Como fonte de pesquisa, o autor consultou bibliografia nacional, portuguesa e americana, além de entrevistar mestres-construtores, antigos caçadores de baleias, pescadores, biólogos da área de observação de cetáceos, tanto do Brasil como dos Açores. Os tópicos abordam as primeiras embarcações utilizadas pela humanidade, a ligação de Joel Pacheco com o mar, a comparação entre as duas regiões quanto à história da baleação, a construção e utilização da canoa baleeira, o turismo de observação de baleias, os museus de baleação e embarcações, além de depoimentos de pescadores e construtores daqui e de lá.
Impresso na gráfica Impressul, em Jaraguá do Sul (SC), o miolo é em papel couchê fosco de 170 gramas , com acabamento de costura e impressão em off-set. O formato fechado do livro é de 28cm x 28cm, com lombada quadrada, capa dura em papelão pinho e sobrecapa com orelha e laminação fosca. Totalmente colorida, é uma edição própria do autor, saindo com uma tiragem de três mil exemplares, sendo 10% deles reservados para doação a bibliotecas do País. Alguns exemplares serão destinados aos Açores.

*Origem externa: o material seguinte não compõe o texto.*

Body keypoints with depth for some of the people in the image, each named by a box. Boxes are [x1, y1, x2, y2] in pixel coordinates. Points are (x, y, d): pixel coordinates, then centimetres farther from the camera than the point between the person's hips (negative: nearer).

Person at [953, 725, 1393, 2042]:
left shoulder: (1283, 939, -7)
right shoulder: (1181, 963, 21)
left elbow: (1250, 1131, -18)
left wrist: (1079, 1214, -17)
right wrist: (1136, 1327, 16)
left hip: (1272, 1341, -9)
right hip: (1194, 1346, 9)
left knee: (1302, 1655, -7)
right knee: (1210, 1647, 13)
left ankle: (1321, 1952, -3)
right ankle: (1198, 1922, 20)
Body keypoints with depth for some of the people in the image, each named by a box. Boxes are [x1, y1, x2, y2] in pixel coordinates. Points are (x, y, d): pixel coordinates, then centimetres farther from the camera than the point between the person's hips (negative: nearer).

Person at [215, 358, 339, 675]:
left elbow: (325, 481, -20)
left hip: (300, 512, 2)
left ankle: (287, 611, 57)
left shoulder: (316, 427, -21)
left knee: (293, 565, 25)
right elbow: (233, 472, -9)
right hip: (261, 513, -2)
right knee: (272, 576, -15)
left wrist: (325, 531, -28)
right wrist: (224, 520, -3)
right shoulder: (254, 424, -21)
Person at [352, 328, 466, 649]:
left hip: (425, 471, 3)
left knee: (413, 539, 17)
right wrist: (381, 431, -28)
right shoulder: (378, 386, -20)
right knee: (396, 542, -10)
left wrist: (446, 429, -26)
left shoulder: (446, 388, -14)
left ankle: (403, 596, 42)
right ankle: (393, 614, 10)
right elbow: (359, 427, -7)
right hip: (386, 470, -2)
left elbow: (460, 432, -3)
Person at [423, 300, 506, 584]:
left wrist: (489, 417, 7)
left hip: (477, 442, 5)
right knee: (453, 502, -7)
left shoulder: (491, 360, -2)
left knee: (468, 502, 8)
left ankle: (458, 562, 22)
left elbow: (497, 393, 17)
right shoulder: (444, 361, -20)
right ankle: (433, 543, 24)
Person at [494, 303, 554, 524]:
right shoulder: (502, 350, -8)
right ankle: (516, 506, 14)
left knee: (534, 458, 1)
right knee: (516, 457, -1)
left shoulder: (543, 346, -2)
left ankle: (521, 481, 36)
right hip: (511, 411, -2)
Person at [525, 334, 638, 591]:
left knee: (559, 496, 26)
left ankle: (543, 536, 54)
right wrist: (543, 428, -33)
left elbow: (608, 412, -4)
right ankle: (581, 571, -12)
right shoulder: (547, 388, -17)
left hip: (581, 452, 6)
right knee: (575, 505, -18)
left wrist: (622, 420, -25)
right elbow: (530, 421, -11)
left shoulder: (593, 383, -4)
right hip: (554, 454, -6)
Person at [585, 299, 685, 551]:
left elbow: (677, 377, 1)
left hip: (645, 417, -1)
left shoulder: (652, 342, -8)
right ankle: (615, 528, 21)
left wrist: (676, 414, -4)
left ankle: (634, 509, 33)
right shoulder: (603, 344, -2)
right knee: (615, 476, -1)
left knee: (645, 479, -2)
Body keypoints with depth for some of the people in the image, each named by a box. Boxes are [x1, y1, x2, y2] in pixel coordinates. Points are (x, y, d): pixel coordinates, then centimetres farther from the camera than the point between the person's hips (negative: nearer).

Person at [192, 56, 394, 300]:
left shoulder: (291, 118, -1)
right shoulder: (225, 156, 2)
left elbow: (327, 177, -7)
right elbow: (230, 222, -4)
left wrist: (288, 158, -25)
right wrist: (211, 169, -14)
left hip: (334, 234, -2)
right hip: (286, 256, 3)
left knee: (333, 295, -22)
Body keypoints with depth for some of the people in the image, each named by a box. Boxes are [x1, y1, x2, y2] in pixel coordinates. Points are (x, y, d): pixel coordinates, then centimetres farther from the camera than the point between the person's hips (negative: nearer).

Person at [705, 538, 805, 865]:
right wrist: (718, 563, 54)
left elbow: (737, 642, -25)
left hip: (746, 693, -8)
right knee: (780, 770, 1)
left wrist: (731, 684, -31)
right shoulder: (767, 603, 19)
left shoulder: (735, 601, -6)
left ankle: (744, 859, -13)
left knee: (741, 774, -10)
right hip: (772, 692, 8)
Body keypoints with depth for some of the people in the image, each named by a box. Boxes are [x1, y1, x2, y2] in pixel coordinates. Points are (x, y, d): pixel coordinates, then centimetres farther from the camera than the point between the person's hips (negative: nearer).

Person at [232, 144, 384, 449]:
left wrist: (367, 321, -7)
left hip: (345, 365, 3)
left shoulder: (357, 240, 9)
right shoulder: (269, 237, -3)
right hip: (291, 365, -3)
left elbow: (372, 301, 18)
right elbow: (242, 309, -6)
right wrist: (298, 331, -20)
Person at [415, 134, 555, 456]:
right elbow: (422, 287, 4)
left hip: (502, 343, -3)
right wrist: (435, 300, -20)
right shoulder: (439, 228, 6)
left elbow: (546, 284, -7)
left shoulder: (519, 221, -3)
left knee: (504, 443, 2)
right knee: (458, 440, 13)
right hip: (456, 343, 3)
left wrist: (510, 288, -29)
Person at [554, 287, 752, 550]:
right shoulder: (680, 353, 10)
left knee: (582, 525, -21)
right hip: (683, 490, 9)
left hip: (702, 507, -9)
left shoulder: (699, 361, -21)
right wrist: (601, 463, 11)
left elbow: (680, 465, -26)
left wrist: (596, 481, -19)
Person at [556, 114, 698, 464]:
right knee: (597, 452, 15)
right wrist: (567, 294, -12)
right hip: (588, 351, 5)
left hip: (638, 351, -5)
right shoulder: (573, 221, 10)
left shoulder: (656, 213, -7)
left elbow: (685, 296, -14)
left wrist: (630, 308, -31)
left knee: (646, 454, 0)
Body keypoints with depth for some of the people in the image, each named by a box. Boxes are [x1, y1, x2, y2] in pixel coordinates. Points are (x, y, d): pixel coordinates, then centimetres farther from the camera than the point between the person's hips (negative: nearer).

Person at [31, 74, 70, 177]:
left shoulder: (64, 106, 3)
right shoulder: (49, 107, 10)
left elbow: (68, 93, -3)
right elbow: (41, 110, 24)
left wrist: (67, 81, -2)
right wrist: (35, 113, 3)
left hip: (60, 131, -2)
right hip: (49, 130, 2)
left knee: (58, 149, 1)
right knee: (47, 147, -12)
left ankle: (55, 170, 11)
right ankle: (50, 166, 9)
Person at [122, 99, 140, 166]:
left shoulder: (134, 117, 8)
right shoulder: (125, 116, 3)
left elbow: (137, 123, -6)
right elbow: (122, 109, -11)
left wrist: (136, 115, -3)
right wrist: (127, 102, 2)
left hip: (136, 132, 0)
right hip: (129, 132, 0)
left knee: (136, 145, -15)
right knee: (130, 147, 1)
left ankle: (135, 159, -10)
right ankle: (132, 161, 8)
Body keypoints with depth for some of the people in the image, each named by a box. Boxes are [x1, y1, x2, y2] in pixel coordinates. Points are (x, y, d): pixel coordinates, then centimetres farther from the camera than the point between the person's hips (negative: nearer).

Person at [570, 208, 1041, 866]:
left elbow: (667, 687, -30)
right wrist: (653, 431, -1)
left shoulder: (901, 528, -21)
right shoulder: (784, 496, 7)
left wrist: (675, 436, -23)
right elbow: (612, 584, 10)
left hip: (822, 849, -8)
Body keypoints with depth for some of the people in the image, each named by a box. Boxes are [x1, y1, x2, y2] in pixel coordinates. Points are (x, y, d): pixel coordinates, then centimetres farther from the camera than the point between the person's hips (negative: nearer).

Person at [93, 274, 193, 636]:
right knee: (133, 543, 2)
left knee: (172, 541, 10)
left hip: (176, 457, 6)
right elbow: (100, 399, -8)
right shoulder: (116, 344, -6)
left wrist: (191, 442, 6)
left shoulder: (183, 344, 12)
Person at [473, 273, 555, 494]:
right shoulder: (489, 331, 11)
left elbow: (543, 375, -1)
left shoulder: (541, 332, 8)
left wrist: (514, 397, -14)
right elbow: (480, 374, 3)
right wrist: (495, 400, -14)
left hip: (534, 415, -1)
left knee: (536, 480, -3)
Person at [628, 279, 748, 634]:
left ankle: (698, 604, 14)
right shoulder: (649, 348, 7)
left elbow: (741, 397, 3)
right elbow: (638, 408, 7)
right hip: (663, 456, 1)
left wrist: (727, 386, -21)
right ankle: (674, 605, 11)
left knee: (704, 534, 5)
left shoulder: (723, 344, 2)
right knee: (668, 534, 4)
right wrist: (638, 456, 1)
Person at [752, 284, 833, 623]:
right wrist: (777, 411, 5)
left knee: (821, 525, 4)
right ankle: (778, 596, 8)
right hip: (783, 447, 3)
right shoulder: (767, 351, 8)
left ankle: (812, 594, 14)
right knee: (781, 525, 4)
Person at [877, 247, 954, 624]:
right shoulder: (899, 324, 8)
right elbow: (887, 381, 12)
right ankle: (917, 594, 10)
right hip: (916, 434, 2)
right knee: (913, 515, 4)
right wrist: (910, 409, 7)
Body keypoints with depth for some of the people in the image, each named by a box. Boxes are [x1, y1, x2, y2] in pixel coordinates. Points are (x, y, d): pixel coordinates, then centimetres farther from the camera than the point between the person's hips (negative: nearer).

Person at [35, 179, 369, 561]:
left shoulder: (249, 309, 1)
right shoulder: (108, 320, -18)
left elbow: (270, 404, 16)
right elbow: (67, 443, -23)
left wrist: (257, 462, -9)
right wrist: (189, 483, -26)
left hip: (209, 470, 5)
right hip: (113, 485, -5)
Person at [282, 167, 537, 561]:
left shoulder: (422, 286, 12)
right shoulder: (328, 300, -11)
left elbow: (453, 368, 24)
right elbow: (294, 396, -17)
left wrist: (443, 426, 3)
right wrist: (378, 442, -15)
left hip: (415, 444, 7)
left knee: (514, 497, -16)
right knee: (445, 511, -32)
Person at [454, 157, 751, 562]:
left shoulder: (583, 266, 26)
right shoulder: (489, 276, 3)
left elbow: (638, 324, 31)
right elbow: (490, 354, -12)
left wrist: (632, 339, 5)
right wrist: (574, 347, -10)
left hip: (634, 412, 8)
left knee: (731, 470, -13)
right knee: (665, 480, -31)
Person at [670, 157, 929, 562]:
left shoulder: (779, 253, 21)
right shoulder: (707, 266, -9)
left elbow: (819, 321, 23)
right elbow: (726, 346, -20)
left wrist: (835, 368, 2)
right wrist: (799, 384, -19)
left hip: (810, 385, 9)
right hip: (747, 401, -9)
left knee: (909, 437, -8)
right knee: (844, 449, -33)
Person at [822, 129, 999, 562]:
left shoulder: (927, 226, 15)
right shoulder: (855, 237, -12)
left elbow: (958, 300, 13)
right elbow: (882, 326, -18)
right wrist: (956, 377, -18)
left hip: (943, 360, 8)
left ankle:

A obra, que fascina pela riqueza de informações e pela acuidade visual, é de interesse de estudantes, ambientalistas, pescadores, turistas, historiadores, geógrafos, engenheiros, curiosos e também crianças. Nas páginas finais, se ensina a fazer uma pequena baleia de origami. O exemplar custa R$ 90,00. Na noite de lançamento, excepcionalmente, o valor cobrado será R$ 60,00.
Serviço
*O que: coquetel de lançamento do livro “A Canoa Baleeira dos Açores e da Ilha de Santa Catarina”, do arquiteto, fotógrafo, programador visual e pesquisador Joel Pacheco.
*Quando: dia 15 de dezembro de 2009, terça-feira, às 19h30.
*Onde: Livrarias Catarinense do Beiramar Shopping, Florianópolis.
*Quanto: R$ 60,00, no dia do lançamento. Depois, R$ 90,00.
*Mais: na noite de autógrafos, estarão expostos um barquinho de lata e uma baleia de origami feitos pelo próprio autor; duas miniaturas de baleeira (uma açoriana, outra catarinense), confeccionadas pelo mestre artesão Leandro Mello Menghini, de São José; um banner explicativo e cinco fotografias de cada região que integram o livro, ampliadas em 35cm x 45cm.